None of the firms could be immediately reached for comment.
Meanwhile, the Reuters report showed that the number of products of local technology brands has risen on the government procurement list.
Products on the list have increased by over 2,000 to close to 5,000, almost entirely attributed to a growing preference for local makers.
The report did not name any local technology brand.
Experts also said the growing preference for local makers does not mean a lockout of foreign technology brands from government purchases.
The central government did not drop all foreign brands, since some domestic brands' technologies do not meet the quality standards of their foreign counterparts, Li said. He cited Juniper Networks, a US rival of Cisco, remains on the list.
Cisco, cited in the Reuters article as being the chief casualty of the cull, is suspected of being involved in data leaks.

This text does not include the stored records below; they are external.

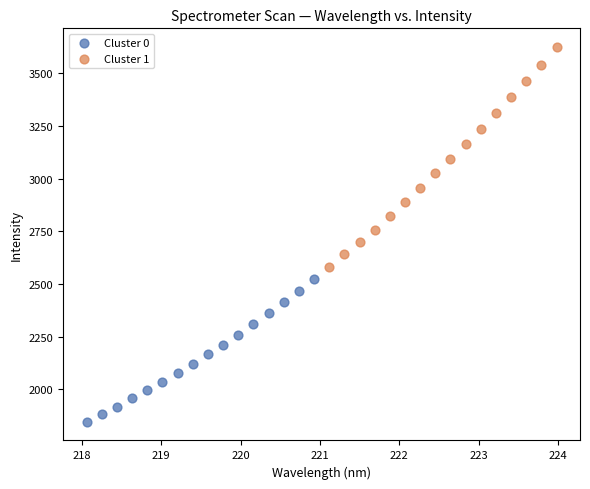

Which series has the largest Y range (max minus min)?

Cluster 1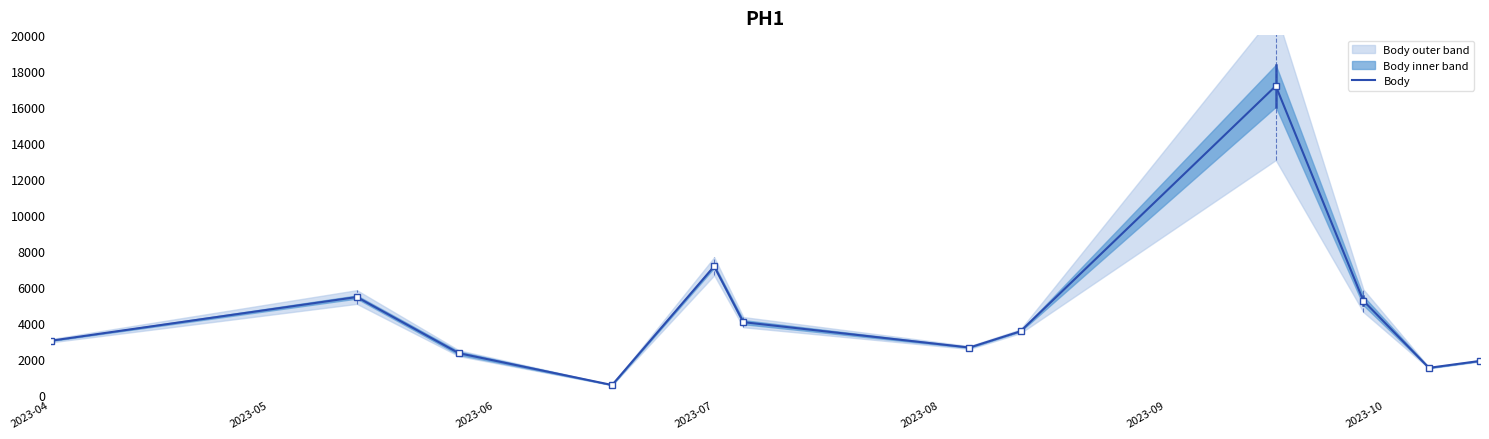

At which label is Body closest to 8865?

2023-07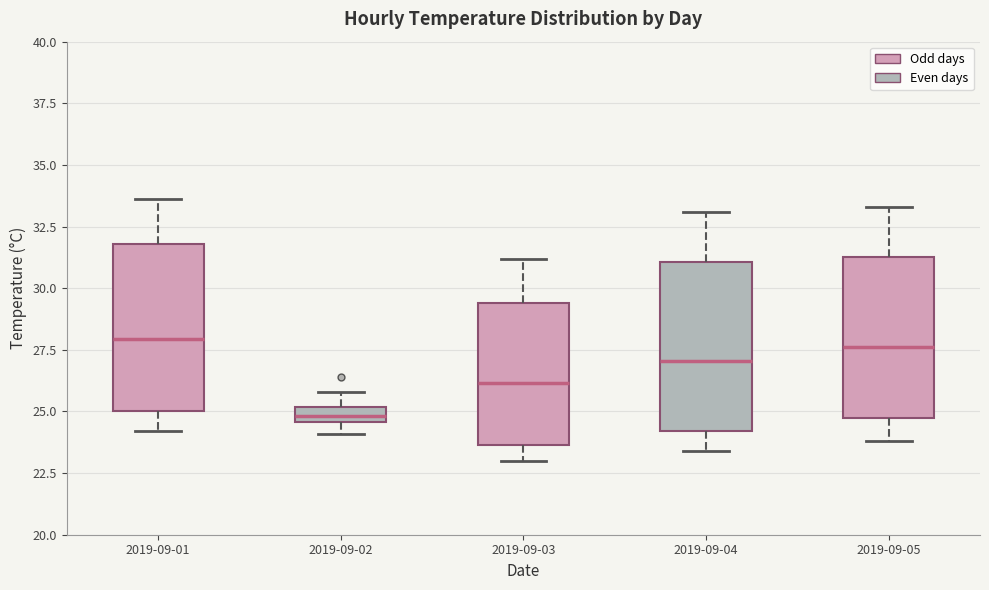

Where is the lower edge of the box for 2019-09-03 on the y-axis? The values are not printed on the chart, so give them approximately, as read against the axis.

23.5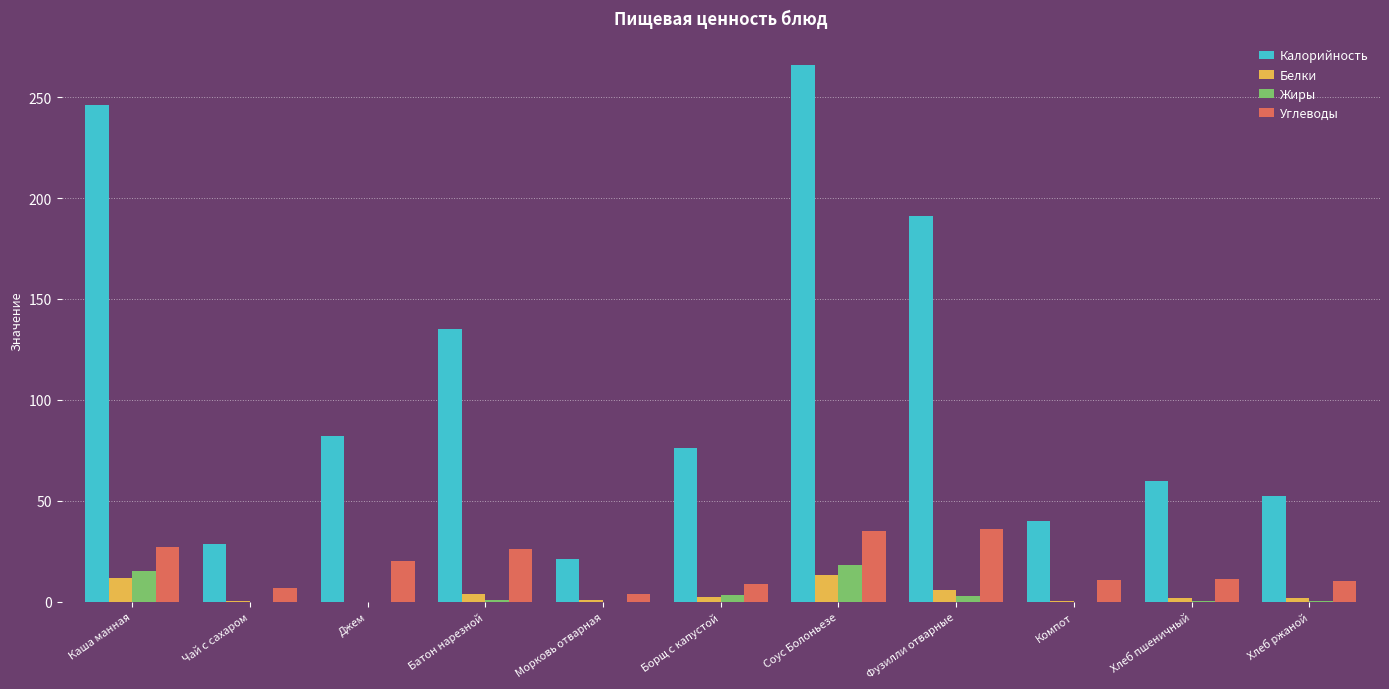

Is it true that Калорийность equals 350.2 at Каша манная?

False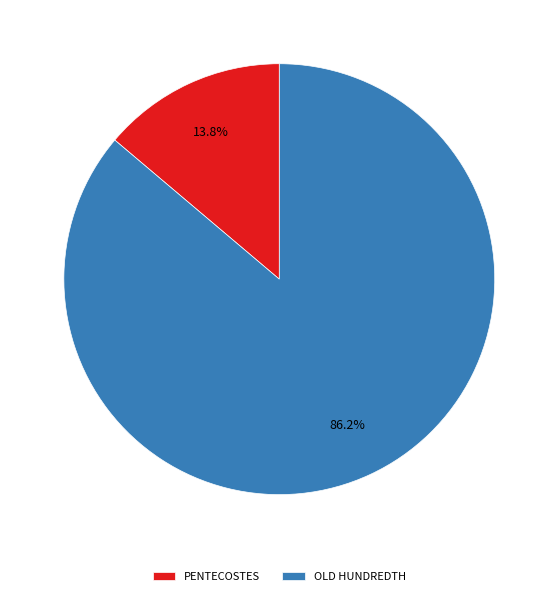

To the nearest percent, what portion does PENTECOSTES represent?

14%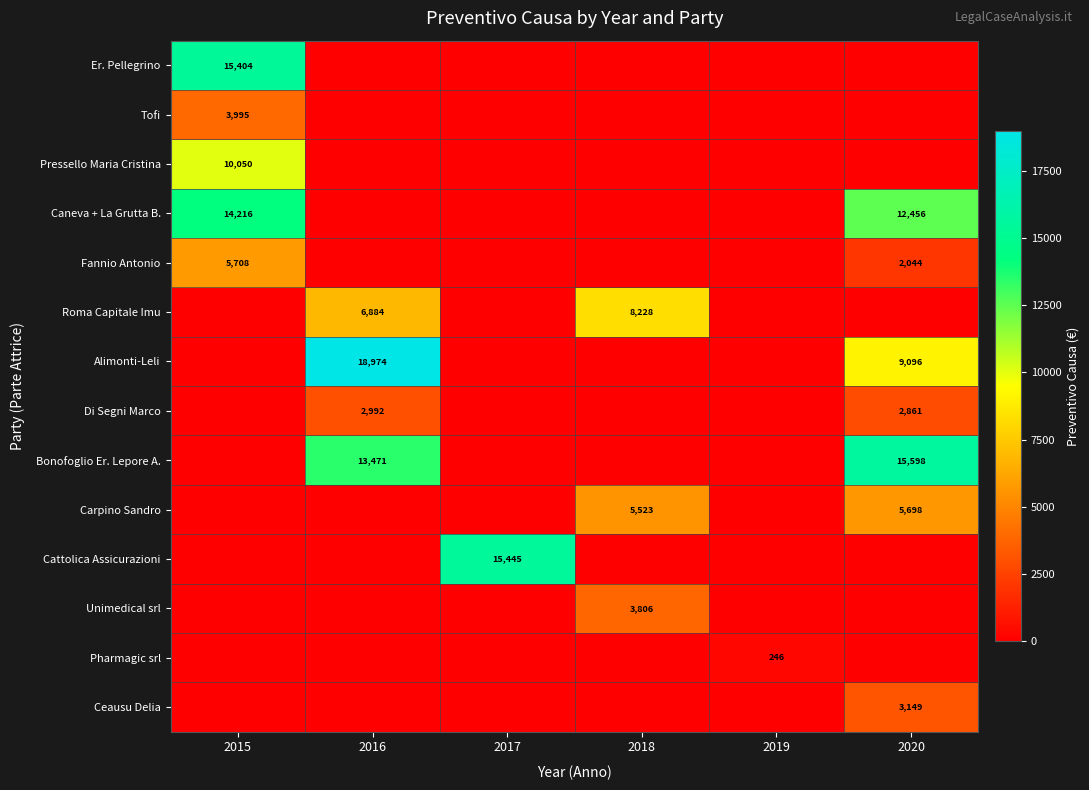

True or false: Pressello Maria Cristina has a value of 10050 at 2015.

True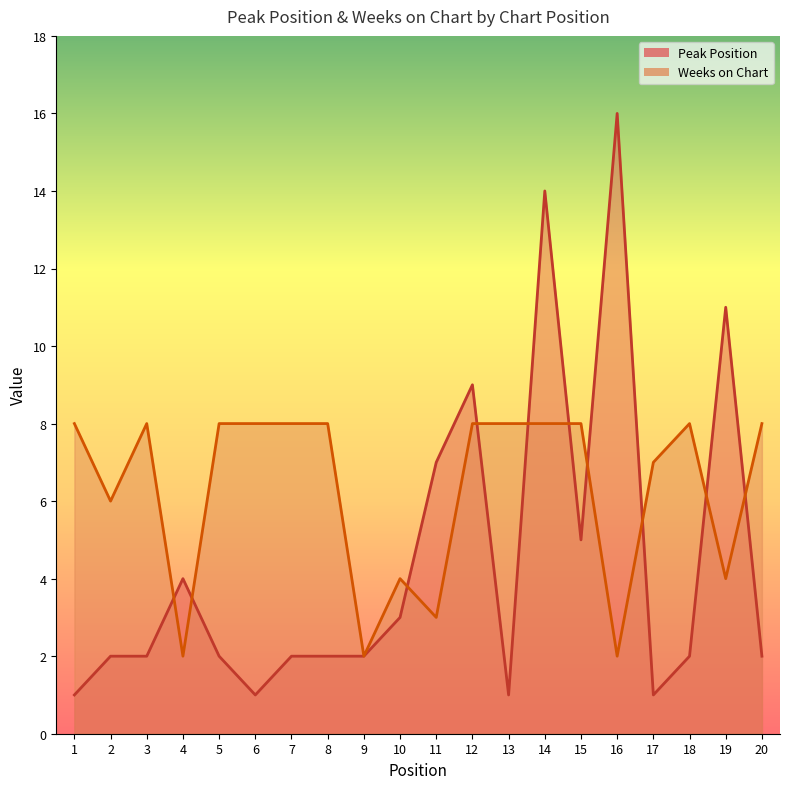

What is the difference between the maximum and minimum values in the Peak Position series?

15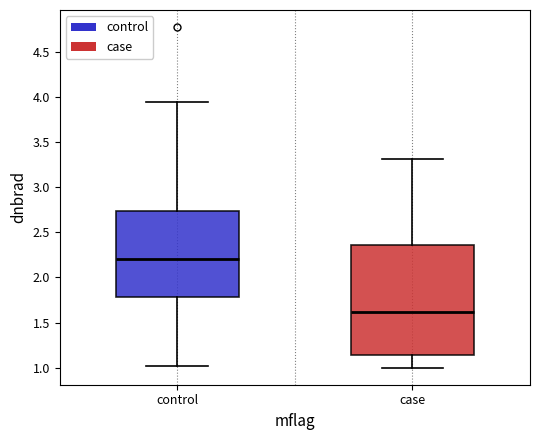

Which box has the highest median line?

control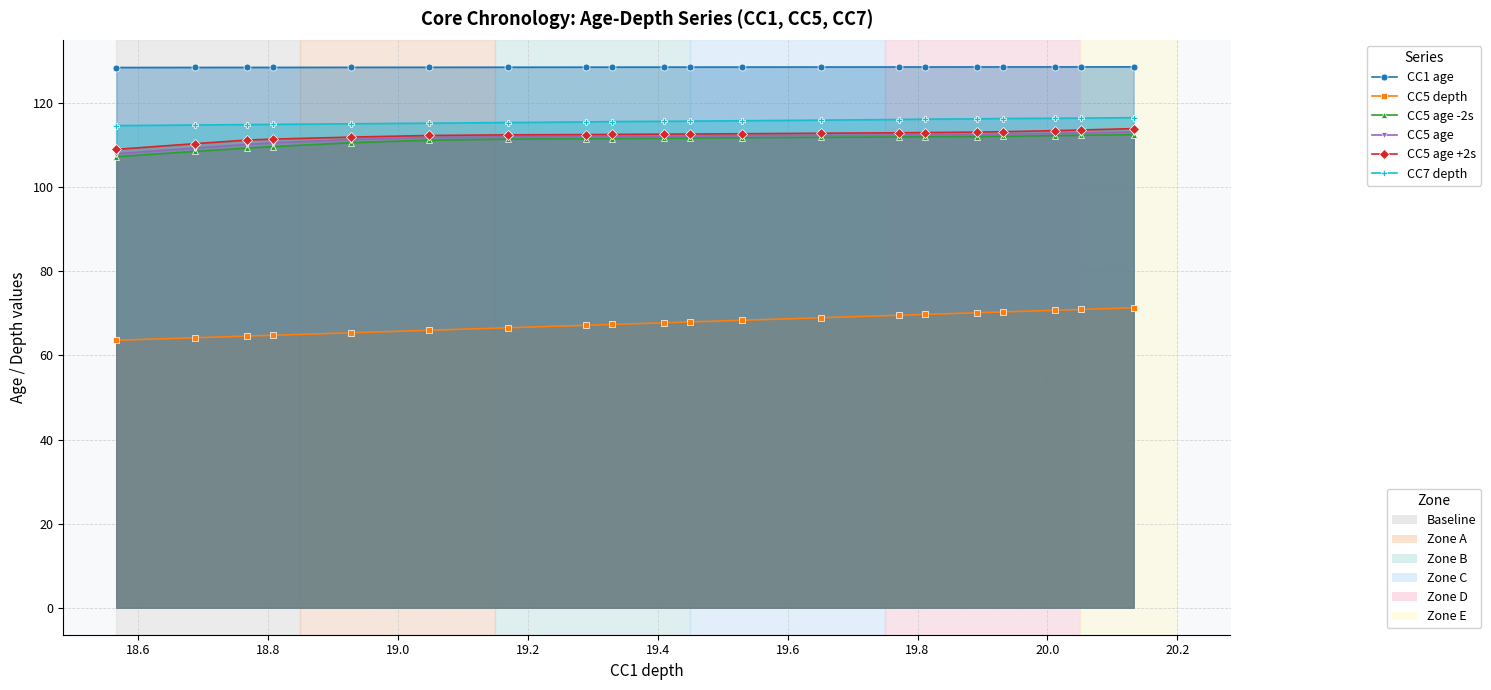

The CC7 depth series shows 151.3 at 15. True or false?

False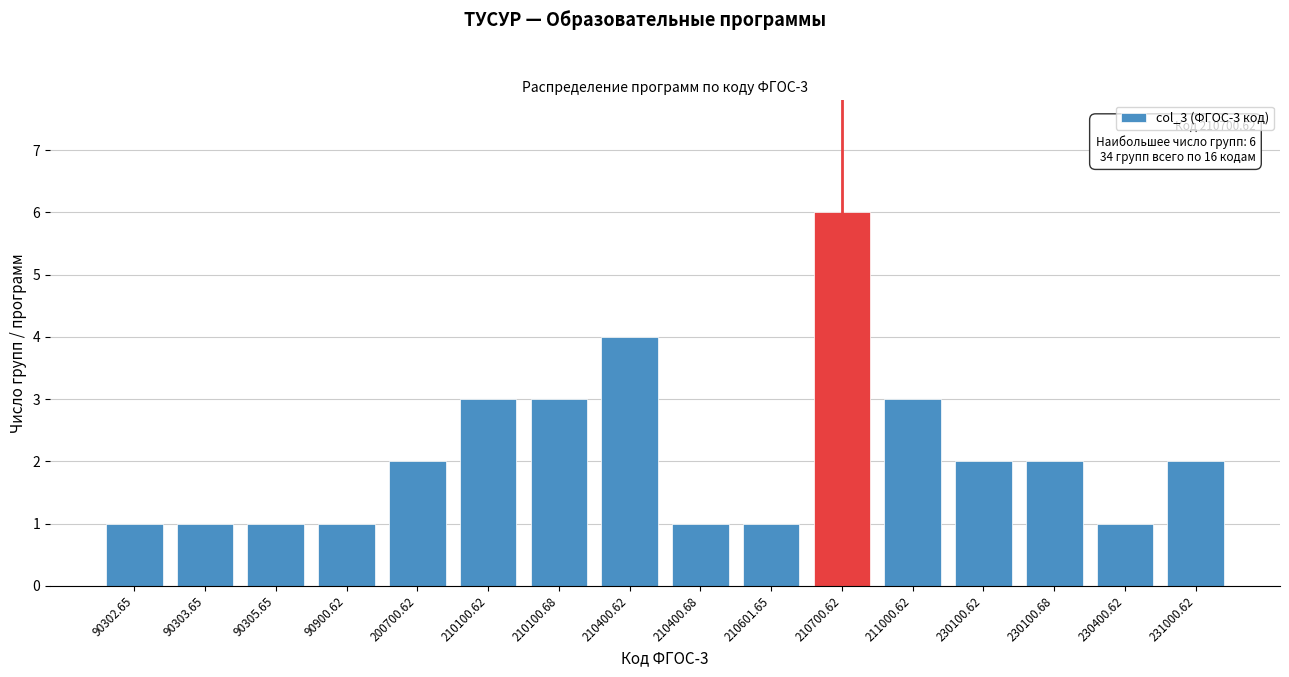

Reading right to left, extract all data points from this chart.

231000.62=2	230400.62=1	230100.68=2	230100.62=2	211000.62=3	210700.62=6	210601.65=1	210400.68=1	210400.62=4	210100.68=3	210100.62=3	200700.62=2	90900.62=1	90305.65=1	90303.65=1	90302.65=1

Cisco routers were bugged by the US National Security Agency (NSA) before being sent to customers who the agency targeted for surveillance, according to leaks exposed by Glenn Greenwald, a Guardian columnist contacted by former NSA contractor Edward Snowden, in his book No Place to Hide, published in May 2014.
The disfavor of the aforementioned US firms, if confirmed, may likely affect Chinese telecommunications equipment makers such as Huawei Technologies and ZTE Corp which already find the US market a difficult market to enter, analysts said.
Huawei and ZTE could not be reached for comment.